(Stored data entries)
◆ ◆ ◆

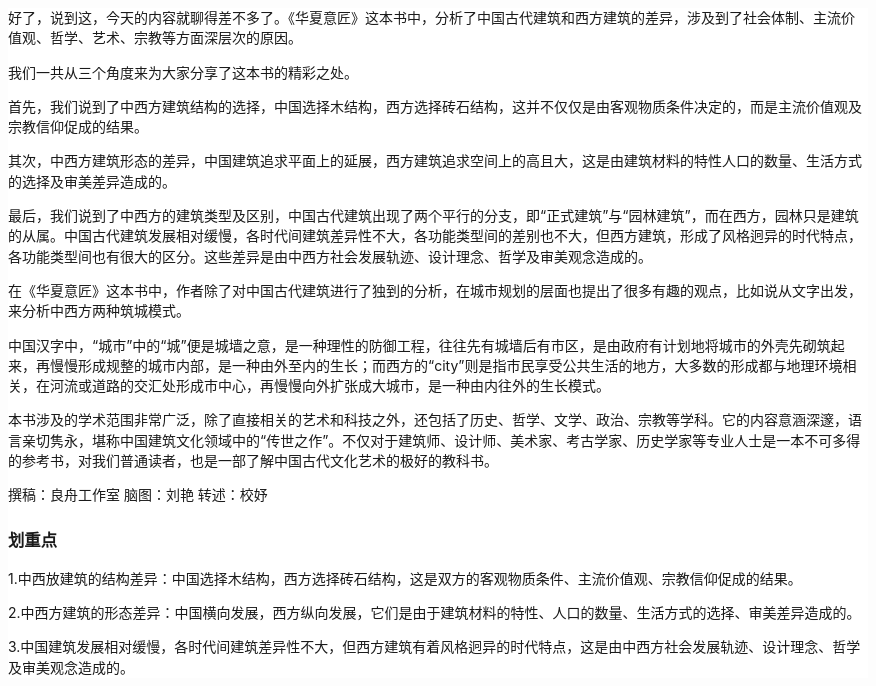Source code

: 

好了，说到这，今天的内容就聊得差不多了。《华夏意匠》这本书中，分析了中国古代建筑和西方建筑的差异，涉及到了社会体制、主流价值观、哲学、艺术、宗教等方面深层次的原因。

我们一共从三个角度来为大家分享了这本书的精彩之处。

首先，我们说到了中西方建筑结构的选择，中国选择木结构，西方选择砖石结构，这并不仅仅是由客观物质条件决定的，而是主流价值观及宗教信仰促成的结果。

其次，中西方建筑形态的差异，中国建筑追求平面上的延展，西方建筑追求空间上的高且大，这是由建筑材料的特性人口的数量、生活方式的选择及审美差异造成的。

最后，我们说到了中西方的建筑类型及区别，中国古代建筑出现了两个平行的分支，即“正式建筑”与“园林建筑”，而在西方，园林只是建筑的从属。中国古代建筑发展相对缓慢，各时代间建筑差异性不大，各功能类型间的差别也不大，但西方建筑，形成了风格迥异的时代特点，各功能类型间也有很大的区分。这些差异是由中西方社会发展轨迹、设计理念、哲学及审美观念造成的。

在《华夏意匠》这本书中，作者除了对中国古代建筑进行了独到的分析，在城市规划的层面也提出了很多有趣的观点，比如说从文字出发，来分析中西方两种筑城模式。

中国汉字中，“城市”中的“城”便是城墙之意，是一种理性的防御工程，往往先有城墙后有市区，是由政府有计划地将城市的外壳先砌筑起来，再慢慢形成规整的城市内部，是一种由外至内的生长；而西方的“city”则是指市民享受公共生活的地方，大多数的形成都与地理环境相关，在河流或道路的交汇处形成市中心，再慢慢向外扩张成大城市，是一种由内往外的生长模式。

本书涉及的学术范围非常广泛，除了直接相关的艺术和科技之外，还包括了历史、哲学、文学、政治、宗教等学科。它的内容意涵深邃，语言亲切隽永，堪称中国建筑文化领域中的“传世之作”。不仅对于建筑师、设计师、美术家、考古学家、历史学家等专业人士是一本不可多得的参考书，对我们普通读者，也是一部了解中国古代文化艺术的极好的教科书。

撰稿：良舟工作室
脑图：刘艳
转述：校妤

### 划重点

 1.中西放建筑的结构差异：中国选择木结构，西方选择砖石结构，这是双方的客观物质条件、主流价值观、宗教信仰促成的结果。

 2.中西方建筑的形态差异：中国横向发展，西方纵向发展，它们是由于建筑材料的特性、人口的数量、生活方式的选择、审美差异造成的。

 3.中国建筑发展相对缓慢，各时代间建筑差异性不大，但西方建筑有着风格迥异的时代特点，这是由中西方社会发展轨迹、设计理念、哲学及审美观念造成的。

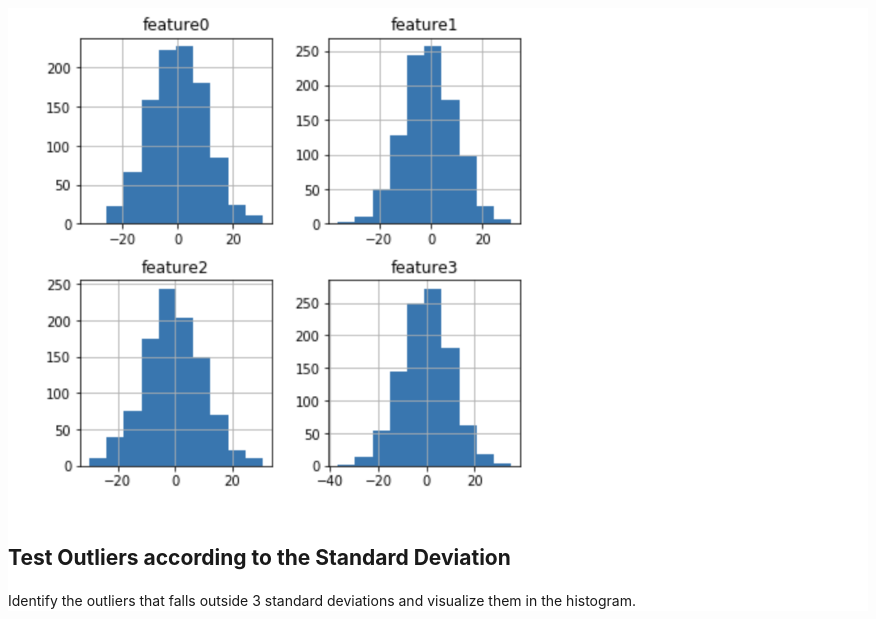 <img src="https://github.com/rliu49/OutlierDetection/blob/master/Imgs/normal%20distrobution%20dummy%20df.png" height="500" width="550">

## Test Outliers according to the Standard Deviation

Identify the outliers that falls outside 3 standard deviations and visualize them in the histogram. 
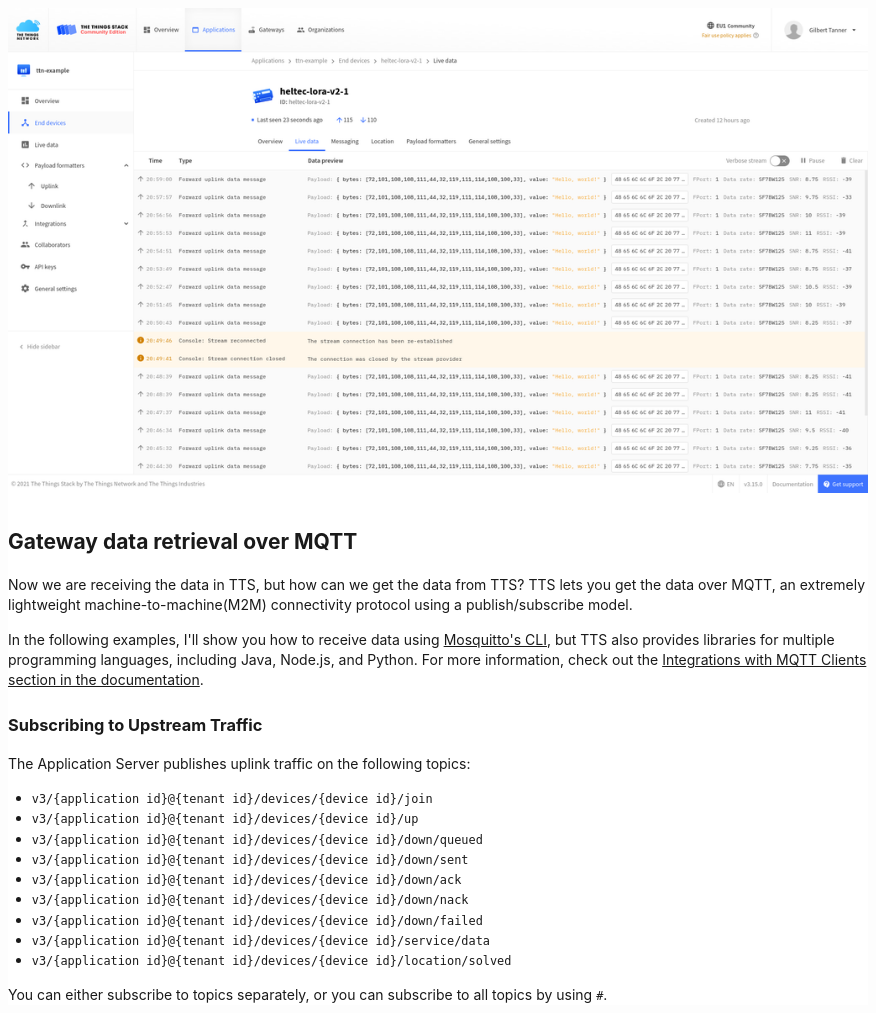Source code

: ![Decoded data](doc/decoded_data.png)

## Gateway data retrieval over MQTT

Now we are receiving the data in TTS, but how can we get the data from TTS? TTS lets you get the data over MQTT, an extremely lightweight machine-to-machine(M2M) connectivity protocol using a publish/subscribe model.

In the following examples, I'll show you how to receive data using [Mosquitto's CLI](https://mosquitto.org/download/), but TTS also provides libraries for multiple programming languages, including Java, Node.js, and Python. For more information, check out the [Integrations with MQTT Clients section in the documentation](https://www.thethingsindustries.com/docs/integrations/mqtt/mqtt-clients/).

### Subscribing to Upstream Traffic

The Application Server publishes uplink traffic on the following topics:
* `v3/{application id}@{tenant id}/devices/{device id}/join`
* `v3/{application id}@{tenant id}/devices/{device id}/up`
* `v3/{application id}@{tenant id}/devices/{device id}/down/queued`
* `v3/{application id}@{tenant id}/devices/{device id}/down/sent`
* `v3/{application id}@{tenant id}/devices/{device id}/down/ack`
* `v3/{application id}@{tenant id}/devices/{device id}/down/nack`
* `v3/{application id}@{tenant id}/devices/{device id}/down/failed`
* `v3/{application id}@{tenant id}/devices/{device id}/service/data`
* `v3/{application id}@{tenant id}/devices/{device id}/location/solved`

You can either subscribe to topics separately, or you can subscribe to all topics by using `#`.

◆ ◆ ◆

§ **Request**: Set down, exactly as written above, each line from the one with "我们一共从三个角度来为大家分享了这本书的精彩之处。" through the one with "## Test Outliers", and skip the pictures.

§ **Exercise solution**:
我们一共从三个角度来为大家分享了这本书的精彩之处。

首先，我们说到了中西方建筑结构的选择，中国选择木结构，西方选择砖石结构，这并不仅仅是由客观物质条件决定的，而是主流价值观及宗教信仰促成的结果。

其次，中西方建筑形态的差异，中国建筑追求平面上的延展，西方建筑追求空间上的高且大，这是由建筑材料的特性人口的数量、生活方式的选择及审美差异造成的。

最后，我们说到了中西方的建筑类型及区别，中国古代建筑出现了两个平行的分支，即“正式建筑”与“园林建筑”，而在西方，园林只是建筑的从属。中国古代建筑发展相对缓慢，各时代间建筑差异性不大，各功能类型间的差别也不大，但西方建筑，形成了风格迥异的时代特点，各功能类型间也有很大的区分。这些差异是由中西方社会发展轨迹、设计理念、哲学及审美观念造成的。

在《华夏意匠》这本书中，作者除了对中国古代建筑进行了独到的分析，在城市规划的层面也提出了很多有趣的观点，比如说从文字出发，来分析中西方两种筑城模式。

中国汉字中，“城市”中的“城”便是城墙之意，是一种理性的防御工程，往往先有城墙后有市区，是由政府有计划地将城市的外壳先砌筑起来，再慢慢形成规整的城市内部，是一种由外至内的生长；而西方的“city”则是指市民享受公共生活的地方，大多数的形成都与地理环境相关，在河流或道路的交汇处形成市中心，再慢慢向外扩张成大城市，是一种由内往外的生长模式。

本书涉及的学术范围非常广泛，除了直接相关的艺术和科技之外，还包括了历史、哲学、文学、政治、宗教等学科。它的内容意涵深邃，语言亲切隽永，堪称中国建筑文化领域中的“传世之作”。不仅对于建筑师、设计师、美术家、考古学家、历史学家等专业人士是一本不可多得的参考书，对我们普通读者，也是一部了解中国古代文化艺术的极好的教科书。

撰稿：良舟工作室
脑图：刘艳
转述：校妤

### 划重点

 1.中西放建筑的结构差异：中国选择木结构，西方选择砖石结构，这是双方的客观物质条件、主流价值观、宗教信仰促成的结果。

 2.中西方建筑的形态差异：中国横向发展，西方纵向发展，它们是由于建筑材料的特性、人口的数量、生活方式的选择、审美差异造成的。

 3.中国建筑发展相对缓慢，各时代间建筑差异性不大，但西方建筑有着风格迥异的时代特点，这是由中西方社会发展轨迹、设计理念、哲学及审美观念造成的。

 <img src="https://github.com/rliu49/OutlierDetection/blob/master/Imgs/normal%20distrobution%20dummy%20df.png" height="500" width="550">

## Test Outliers according to the Standard Deviation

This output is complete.